Dataset entries:
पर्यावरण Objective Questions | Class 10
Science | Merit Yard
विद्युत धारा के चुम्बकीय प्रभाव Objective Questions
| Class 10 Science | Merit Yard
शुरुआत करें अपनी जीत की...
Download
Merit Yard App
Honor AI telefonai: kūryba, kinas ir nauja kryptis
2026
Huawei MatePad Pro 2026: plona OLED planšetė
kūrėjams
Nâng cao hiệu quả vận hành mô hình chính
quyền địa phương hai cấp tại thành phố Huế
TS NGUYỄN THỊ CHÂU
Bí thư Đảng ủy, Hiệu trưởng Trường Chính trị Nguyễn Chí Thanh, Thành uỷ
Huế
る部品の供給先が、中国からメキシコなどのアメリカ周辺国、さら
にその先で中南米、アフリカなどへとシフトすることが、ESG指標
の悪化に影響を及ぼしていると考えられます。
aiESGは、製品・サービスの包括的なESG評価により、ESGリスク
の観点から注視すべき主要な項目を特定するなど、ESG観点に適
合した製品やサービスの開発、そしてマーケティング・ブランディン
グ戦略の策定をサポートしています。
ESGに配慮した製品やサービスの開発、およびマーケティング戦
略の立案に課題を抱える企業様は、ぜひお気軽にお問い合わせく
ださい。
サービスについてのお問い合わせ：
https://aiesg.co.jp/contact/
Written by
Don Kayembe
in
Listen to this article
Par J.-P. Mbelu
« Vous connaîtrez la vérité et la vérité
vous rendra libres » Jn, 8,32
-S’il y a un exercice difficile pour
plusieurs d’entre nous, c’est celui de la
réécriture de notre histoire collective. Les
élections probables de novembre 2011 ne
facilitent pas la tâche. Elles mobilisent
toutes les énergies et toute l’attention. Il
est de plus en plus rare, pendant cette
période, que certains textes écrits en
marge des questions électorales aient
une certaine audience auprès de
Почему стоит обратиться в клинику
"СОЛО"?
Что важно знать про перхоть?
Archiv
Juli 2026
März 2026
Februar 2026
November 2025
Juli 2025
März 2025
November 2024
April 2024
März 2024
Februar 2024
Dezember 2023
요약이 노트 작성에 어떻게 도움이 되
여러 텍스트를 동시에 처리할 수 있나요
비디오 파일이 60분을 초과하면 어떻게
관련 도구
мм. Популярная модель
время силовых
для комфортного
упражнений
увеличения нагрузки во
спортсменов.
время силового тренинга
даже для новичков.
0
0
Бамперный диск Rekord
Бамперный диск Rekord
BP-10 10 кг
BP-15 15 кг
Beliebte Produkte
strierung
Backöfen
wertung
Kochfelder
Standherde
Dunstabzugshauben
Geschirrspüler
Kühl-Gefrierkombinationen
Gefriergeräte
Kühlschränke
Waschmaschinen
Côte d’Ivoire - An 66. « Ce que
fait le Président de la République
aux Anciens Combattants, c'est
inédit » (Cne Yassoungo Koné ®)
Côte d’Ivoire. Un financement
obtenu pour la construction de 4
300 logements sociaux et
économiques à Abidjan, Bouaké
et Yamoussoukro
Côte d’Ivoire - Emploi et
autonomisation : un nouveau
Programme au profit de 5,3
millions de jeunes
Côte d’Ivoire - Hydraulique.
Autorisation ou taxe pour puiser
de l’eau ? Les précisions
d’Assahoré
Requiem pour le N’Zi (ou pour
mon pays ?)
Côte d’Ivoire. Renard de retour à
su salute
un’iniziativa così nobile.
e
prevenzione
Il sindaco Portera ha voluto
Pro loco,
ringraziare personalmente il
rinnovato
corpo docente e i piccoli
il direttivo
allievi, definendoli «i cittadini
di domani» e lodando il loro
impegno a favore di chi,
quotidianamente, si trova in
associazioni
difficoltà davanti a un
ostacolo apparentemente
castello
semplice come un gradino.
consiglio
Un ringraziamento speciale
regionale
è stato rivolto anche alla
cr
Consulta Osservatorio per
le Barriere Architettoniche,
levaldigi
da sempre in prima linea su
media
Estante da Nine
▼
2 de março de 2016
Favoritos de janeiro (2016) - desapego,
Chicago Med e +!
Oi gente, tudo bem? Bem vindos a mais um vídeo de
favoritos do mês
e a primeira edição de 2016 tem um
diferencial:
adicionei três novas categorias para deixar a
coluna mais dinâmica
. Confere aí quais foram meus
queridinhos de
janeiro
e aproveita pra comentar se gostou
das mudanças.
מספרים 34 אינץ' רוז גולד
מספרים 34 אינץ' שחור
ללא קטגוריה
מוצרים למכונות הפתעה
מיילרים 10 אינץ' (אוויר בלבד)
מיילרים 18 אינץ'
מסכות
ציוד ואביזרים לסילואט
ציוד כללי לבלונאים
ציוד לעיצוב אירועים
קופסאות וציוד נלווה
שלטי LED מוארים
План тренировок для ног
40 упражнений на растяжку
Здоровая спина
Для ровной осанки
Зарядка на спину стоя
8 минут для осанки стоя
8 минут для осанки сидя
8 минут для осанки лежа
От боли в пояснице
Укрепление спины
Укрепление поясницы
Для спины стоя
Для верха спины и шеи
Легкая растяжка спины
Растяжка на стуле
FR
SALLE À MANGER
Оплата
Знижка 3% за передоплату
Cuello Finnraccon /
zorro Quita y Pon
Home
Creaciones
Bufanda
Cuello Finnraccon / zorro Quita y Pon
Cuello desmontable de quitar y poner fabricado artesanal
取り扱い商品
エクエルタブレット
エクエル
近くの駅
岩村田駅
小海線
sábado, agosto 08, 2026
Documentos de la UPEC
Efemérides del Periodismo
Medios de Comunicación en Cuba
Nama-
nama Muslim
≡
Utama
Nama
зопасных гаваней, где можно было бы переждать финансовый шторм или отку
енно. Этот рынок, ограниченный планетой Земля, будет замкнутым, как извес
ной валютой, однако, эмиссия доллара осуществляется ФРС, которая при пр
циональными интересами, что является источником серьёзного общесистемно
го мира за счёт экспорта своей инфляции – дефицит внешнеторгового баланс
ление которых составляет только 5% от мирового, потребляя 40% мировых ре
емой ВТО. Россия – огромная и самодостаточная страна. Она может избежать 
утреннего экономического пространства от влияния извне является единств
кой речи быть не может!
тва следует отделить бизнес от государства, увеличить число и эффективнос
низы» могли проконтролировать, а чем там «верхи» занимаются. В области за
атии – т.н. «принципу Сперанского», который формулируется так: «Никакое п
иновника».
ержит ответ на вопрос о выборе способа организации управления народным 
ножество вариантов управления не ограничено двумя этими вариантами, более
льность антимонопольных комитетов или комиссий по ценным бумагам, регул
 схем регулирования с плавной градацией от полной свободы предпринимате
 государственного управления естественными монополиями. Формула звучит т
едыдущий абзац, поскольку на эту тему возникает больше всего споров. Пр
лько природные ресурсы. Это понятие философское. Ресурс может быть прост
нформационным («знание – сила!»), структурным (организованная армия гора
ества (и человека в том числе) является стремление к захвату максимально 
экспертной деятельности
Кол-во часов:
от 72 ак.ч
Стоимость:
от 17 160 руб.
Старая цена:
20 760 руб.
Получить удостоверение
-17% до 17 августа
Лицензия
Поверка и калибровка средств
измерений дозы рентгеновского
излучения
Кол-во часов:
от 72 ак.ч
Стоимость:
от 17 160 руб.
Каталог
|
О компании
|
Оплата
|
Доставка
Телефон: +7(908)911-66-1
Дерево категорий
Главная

[WORK REQUEST]:
How many of the lines above contain the string "Science", matching case exactly? Reply with the number only.

[RESPONSE BOX]:
2